Aim of the exercise
Which four data-handling stages does the page on configuring Olive data say the data config organizes into a single JSON config?

Extract
How To Configure Data¶
Olive Data config organizes the data loading, preprocessing, batching and post processing into a single json config and defines several popular templates to serve Olive optimization.
The configuration of Olive data config is positioned under Olive run config with the field of data_configs, and the data config is defined as a list of data config items. Here is an example of data config: open_llama_sparsegpt_gpu .
"data_configs": {
"dataset_1": {...},
"dataset_2": {...},
}
Then if there is any requirement to leverage the data config in Olive passes/evaluator, we can simply refer to the data config key name. For above open_llama_sparsegpt_gpu case, the passes/evaluator data config is: open_llama_sparsegpt_gpu data_config reference .
"evaluators": {
"common_evaluator": {
...,
"data_config": "dataset_1"
},
...
},
"passes": {
"common_pass": {
...,
"data_config": "dataset_2"
},
...
}
Before deep dive to the generic data config, let’s first take a look at the data config template.
Supported Data Config Template¶
The data config template is defined in olive.data.template module which is used to create data_config easily.
Currently, we support the following data container which can be generated from olive.data.template:
1. DummyDataContainer : Convert the dummy data config to the data container.

Entries shown

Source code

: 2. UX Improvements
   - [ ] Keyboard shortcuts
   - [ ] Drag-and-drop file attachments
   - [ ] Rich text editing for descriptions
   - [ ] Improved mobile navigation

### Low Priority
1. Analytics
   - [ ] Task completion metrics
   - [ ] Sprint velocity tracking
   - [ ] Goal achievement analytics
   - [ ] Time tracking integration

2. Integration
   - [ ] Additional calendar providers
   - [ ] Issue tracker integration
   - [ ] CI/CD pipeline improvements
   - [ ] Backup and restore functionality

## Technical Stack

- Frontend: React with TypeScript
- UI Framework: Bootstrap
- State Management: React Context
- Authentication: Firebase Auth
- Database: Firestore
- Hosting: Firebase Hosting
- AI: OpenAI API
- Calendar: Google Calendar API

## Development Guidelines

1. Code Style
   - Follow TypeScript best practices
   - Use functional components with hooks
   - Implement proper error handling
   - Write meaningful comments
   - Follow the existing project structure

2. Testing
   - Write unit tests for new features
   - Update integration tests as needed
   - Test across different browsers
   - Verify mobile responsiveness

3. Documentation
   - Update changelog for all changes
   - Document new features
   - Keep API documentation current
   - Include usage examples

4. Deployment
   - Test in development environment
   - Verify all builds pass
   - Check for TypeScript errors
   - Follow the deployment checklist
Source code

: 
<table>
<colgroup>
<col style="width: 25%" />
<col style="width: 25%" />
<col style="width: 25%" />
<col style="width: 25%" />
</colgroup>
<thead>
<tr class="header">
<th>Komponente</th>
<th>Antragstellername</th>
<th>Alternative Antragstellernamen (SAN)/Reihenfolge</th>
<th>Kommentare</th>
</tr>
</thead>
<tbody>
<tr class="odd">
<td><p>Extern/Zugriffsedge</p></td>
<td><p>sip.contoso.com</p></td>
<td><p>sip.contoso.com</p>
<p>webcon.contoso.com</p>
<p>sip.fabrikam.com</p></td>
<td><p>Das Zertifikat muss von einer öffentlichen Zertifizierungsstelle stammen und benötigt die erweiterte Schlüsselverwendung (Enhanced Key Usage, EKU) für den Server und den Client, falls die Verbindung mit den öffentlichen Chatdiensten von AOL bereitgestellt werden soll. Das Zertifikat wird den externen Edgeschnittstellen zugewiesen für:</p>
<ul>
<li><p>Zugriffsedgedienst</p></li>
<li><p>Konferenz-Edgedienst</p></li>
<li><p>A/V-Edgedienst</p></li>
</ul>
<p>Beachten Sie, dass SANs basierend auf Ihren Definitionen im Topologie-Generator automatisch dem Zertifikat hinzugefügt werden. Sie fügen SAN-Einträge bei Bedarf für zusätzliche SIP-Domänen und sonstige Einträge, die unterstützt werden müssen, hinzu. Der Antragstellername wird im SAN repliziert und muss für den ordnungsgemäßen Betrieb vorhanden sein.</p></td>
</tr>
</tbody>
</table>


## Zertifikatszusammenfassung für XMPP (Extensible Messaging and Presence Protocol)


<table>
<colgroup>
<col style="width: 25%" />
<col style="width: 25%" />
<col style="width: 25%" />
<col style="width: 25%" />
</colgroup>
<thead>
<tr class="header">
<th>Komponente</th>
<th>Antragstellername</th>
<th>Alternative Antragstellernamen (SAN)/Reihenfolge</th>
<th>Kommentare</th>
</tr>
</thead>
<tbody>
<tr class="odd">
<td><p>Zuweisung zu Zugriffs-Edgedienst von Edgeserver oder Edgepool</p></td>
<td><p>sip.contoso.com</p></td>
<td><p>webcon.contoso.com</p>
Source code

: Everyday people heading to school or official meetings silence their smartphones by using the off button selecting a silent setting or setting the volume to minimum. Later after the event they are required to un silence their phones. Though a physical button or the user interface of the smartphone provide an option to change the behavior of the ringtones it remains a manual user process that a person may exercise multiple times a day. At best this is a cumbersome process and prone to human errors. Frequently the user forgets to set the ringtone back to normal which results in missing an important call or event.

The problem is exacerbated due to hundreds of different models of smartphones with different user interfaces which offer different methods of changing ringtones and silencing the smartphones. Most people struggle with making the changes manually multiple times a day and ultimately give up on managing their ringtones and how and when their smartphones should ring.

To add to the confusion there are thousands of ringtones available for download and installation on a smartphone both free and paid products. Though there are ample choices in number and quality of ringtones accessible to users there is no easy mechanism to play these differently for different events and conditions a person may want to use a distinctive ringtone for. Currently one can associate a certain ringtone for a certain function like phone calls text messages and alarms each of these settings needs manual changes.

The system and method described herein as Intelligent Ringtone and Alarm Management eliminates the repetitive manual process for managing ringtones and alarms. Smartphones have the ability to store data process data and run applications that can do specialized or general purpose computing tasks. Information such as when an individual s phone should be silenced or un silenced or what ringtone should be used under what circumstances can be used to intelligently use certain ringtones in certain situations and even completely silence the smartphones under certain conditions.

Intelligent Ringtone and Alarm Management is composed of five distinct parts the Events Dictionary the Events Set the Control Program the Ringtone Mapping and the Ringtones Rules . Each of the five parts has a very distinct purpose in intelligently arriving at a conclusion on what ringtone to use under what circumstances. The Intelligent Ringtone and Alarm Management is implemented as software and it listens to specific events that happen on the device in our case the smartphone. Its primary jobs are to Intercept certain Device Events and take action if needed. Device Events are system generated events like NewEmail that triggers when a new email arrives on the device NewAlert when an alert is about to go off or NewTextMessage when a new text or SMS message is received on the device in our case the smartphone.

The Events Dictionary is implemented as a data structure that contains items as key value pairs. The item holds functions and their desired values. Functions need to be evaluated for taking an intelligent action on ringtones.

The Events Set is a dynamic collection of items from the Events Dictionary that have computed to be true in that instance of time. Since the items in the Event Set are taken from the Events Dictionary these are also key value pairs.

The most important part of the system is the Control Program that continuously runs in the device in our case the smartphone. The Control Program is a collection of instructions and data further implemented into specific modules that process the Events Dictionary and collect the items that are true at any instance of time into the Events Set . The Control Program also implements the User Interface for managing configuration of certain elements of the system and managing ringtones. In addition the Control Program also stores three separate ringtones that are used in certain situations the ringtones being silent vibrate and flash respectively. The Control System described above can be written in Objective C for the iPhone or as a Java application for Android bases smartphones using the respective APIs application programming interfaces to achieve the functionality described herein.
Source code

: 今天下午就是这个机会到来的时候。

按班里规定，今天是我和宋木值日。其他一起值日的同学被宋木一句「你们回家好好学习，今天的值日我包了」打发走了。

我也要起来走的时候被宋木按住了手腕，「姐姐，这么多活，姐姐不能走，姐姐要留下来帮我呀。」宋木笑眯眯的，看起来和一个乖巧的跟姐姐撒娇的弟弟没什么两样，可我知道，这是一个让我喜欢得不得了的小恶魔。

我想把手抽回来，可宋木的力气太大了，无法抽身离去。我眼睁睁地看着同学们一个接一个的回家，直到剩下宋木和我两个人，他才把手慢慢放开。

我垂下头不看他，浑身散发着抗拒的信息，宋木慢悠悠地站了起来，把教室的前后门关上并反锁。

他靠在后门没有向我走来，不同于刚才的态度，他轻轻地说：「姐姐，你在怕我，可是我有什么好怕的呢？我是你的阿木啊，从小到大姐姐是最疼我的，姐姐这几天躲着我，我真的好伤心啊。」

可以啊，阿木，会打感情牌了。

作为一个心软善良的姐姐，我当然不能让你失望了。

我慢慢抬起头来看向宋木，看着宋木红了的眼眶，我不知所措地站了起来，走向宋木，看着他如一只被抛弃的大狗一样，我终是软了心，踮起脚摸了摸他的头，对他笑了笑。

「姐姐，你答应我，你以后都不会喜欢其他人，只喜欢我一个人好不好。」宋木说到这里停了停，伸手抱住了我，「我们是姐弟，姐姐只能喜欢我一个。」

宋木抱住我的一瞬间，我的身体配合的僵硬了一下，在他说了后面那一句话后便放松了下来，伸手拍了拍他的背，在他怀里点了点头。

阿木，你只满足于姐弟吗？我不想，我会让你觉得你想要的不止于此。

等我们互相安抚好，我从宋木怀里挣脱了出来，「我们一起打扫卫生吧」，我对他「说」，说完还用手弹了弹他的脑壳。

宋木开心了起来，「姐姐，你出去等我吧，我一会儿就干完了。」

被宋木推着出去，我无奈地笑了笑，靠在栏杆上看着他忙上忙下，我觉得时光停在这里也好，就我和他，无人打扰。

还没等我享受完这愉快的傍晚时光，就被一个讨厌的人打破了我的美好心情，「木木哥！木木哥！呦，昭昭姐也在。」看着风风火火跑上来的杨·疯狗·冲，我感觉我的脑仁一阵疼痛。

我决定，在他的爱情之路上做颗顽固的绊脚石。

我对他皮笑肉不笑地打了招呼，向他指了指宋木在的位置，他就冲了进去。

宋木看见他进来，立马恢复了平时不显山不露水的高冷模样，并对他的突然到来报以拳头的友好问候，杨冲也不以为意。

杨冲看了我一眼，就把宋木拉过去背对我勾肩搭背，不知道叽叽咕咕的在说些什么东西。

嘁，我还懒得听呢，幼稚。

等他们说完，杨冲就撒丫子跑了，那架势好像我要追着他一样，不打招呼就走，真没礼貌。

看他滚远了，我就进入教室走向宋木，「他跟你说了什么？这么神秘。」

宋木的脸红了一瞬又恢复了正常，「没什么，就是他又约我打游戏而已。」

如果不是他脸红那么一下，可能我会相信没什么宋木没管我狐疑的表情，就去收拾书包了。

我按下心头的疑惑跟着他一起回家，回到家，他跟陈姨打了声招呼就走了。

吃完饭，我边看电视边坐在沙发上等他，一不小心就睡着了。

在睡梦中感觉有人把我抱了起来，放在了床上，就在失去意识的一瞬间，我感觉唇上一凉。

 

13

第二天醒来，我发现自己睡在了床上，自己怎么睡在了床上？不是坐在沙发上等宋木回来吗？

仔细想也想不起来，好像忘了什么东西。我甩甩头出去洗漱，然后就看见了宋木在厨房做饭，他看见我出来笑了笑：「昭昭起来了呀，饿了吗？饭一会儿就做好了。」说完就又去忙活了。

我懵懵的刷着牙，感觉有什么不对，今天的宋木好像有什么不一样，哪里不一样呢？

Task answer
Data loading, preprocessing, batching, and post processing.